Unlike some parts of Asia such as Thailand and India where transsexuals — “lady boys” or “hijiras” — are better tolerated, if not accepted, here they are complete outcasts, despised, taunted and persecuted by society and even their own families.
“Our boys, their families want them to be ‘normal,’ ” says Elliott. “Some of the boys attribute it to having been sexually abused. But they choose to become lady boys in most cases.”
Her biggest concern is that they had to be promiscuous and exhibitionist to survive and, because of this, more likely to slide back into sex work, particularly the growing ‘entertainment business’ that includes transsexual shows and pornography.
Elliott hopes to have enough money in her budget this year to rent a house where the boys can stay together until they’re strong enough to make good choices.

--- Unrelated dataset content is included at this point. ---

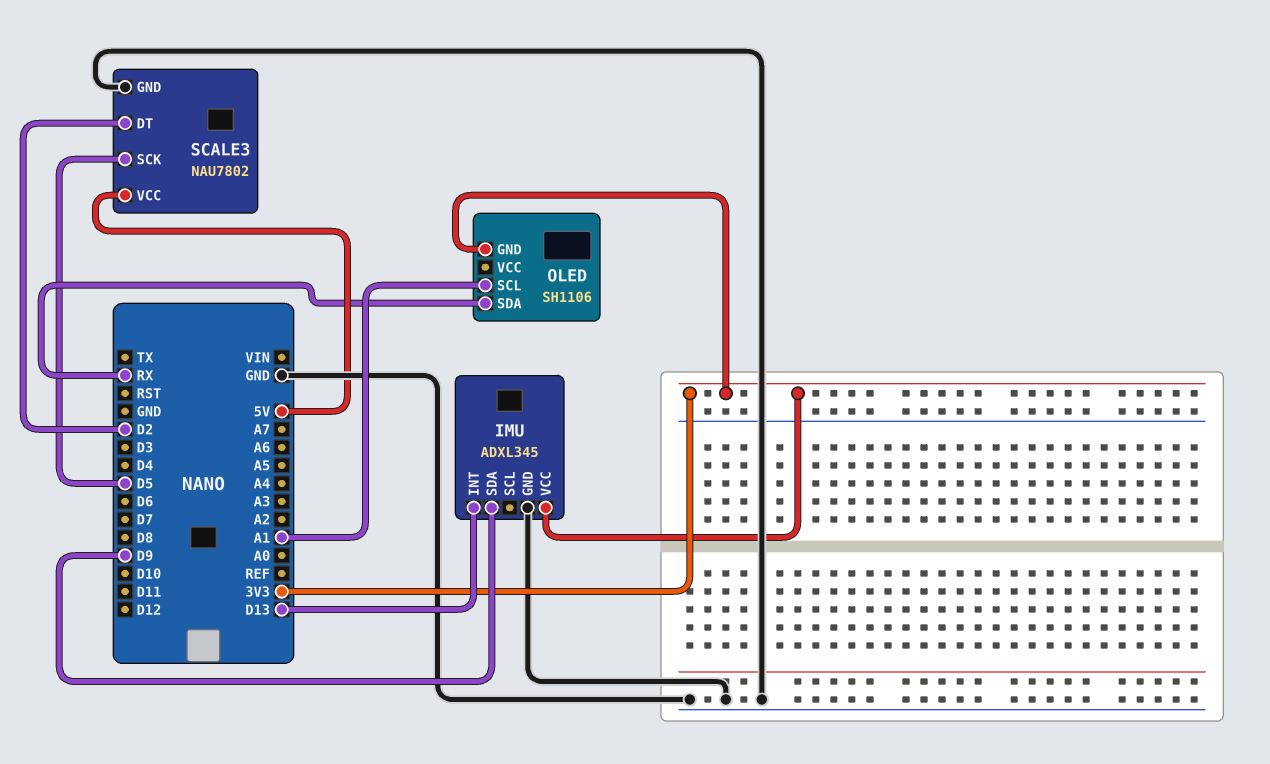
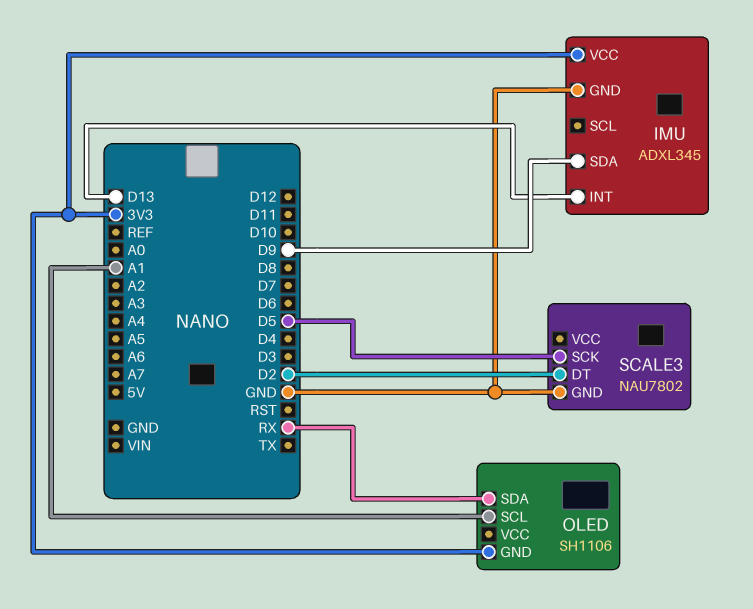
SCALE3 pin VCC: 5V -> none

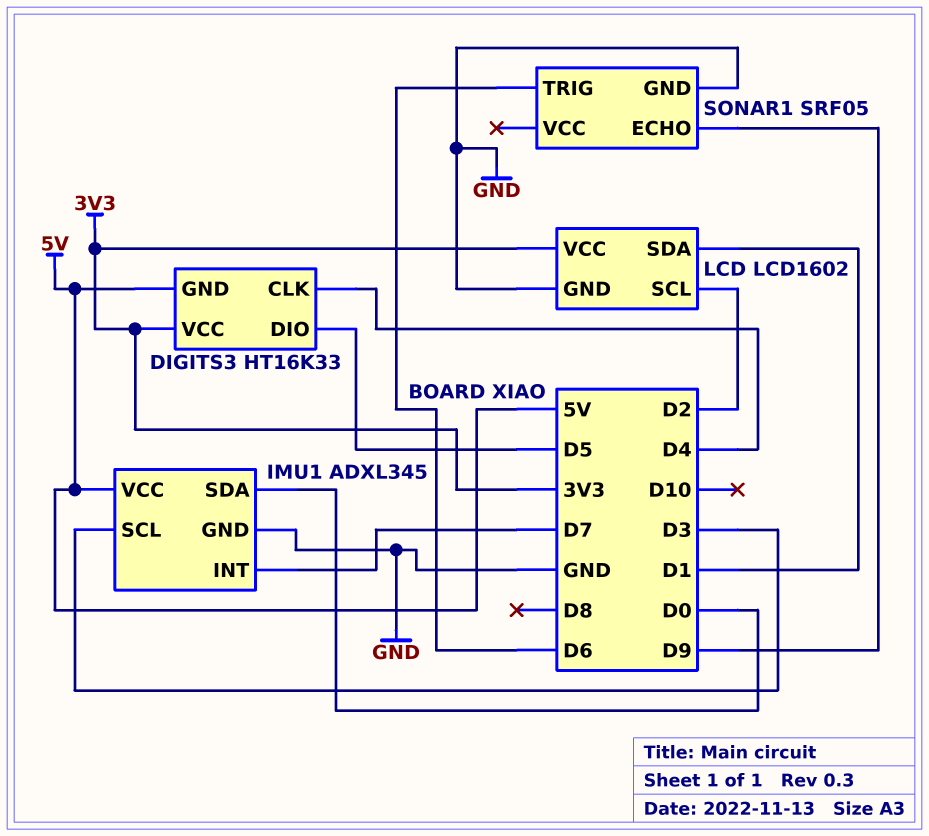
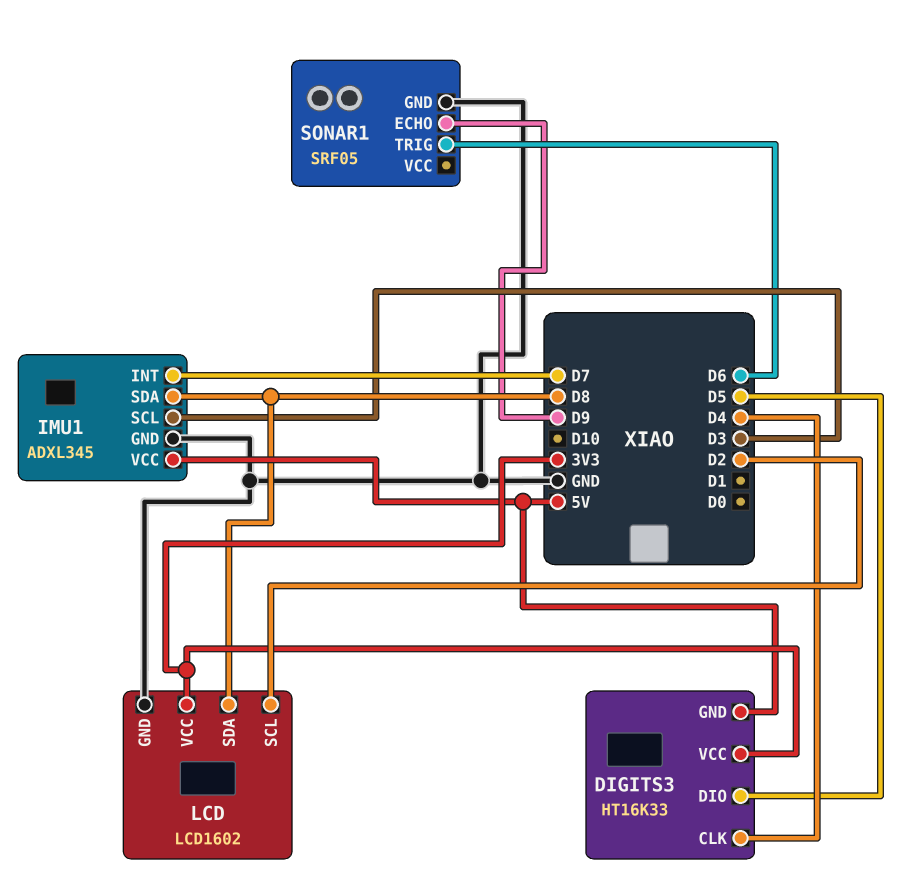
IMU1 pin SDA: D0 -> D8
LCD pin SDA: D1 -> D8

She’s also considering creating a centre for other sexually exploited boys. It would be called, of course, Sons of Cambodia.
Over at Hagar, counsellors are also struggling to find out how best to help the boys.
While rescued girls feel safest in larger, residential centres, Taylor says boys don’t like being confined. They are also more likely to be violent and to act out sexually as they replay their trauma, which can make residential centres less effective.
As Miles puts it, “Girls are more culturally compliant. With the boys, it’s like trying to hold jelly fish.”
American-based Hard Places has plans for a large residential trauma centre. In September 2011, it secured a four-storey building close to Phnom Penh’s popular riverfront area where men frequently proposition street boys.
While it waits for government approval, Hard Places offers day programs, including daily English classes that attract anywhere from 25 to 70 boys, ranging in age from four to 15.
Not all the boys have been commercially sexually exploited, says Munson. But some have.
A man who abused two of them — a foreigner — was arrested in 2011.